* _ACTIVITY_: Below are lines of data; restate word for word those running from the line containing "focal_35mm: 34" to the line containing "f_number: 2.8", inclusive, and no others.

* _MATERIAL TO PROCESS_:
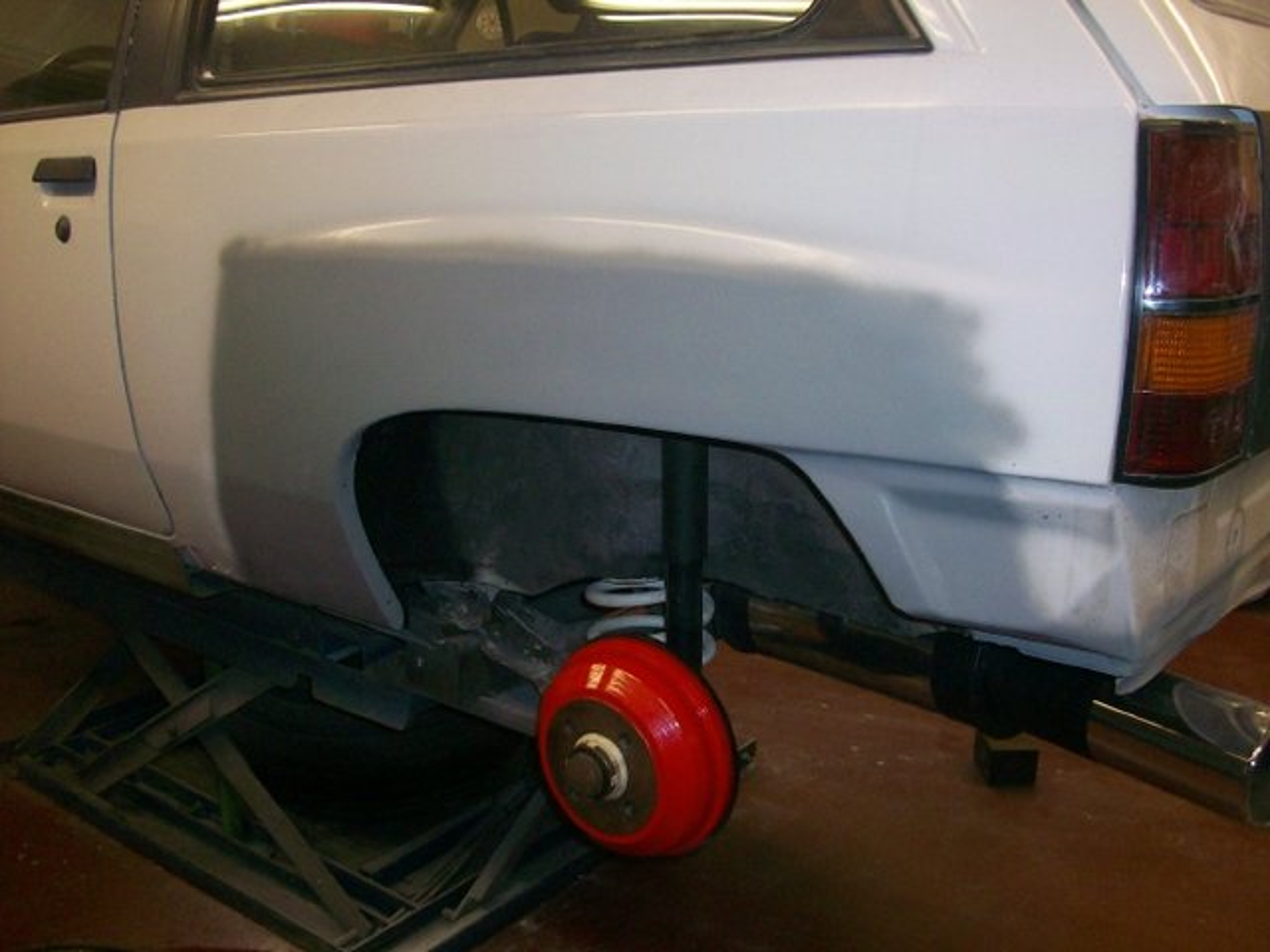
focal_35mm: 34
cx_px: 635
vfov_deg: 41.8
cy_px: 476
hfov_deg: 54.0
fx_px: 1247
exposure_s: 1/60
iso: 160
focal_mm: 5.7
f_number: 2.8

* * *

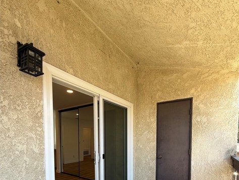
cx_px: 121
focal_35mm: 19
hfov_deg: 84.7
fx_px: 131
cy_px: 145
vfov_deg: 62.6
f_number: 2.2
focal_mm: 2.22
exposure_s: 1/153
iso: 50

* _ANSWER TO THE EXERCISE_:
focal_35mm: 34
cx_px: 635
vfov_deg: 41.8
cy_px: 476
hfov_deg: 54.0
fx_px: 1247
exposure_s: 1/60
iso: 160
focal_mm: 5.7
f_number: 2.8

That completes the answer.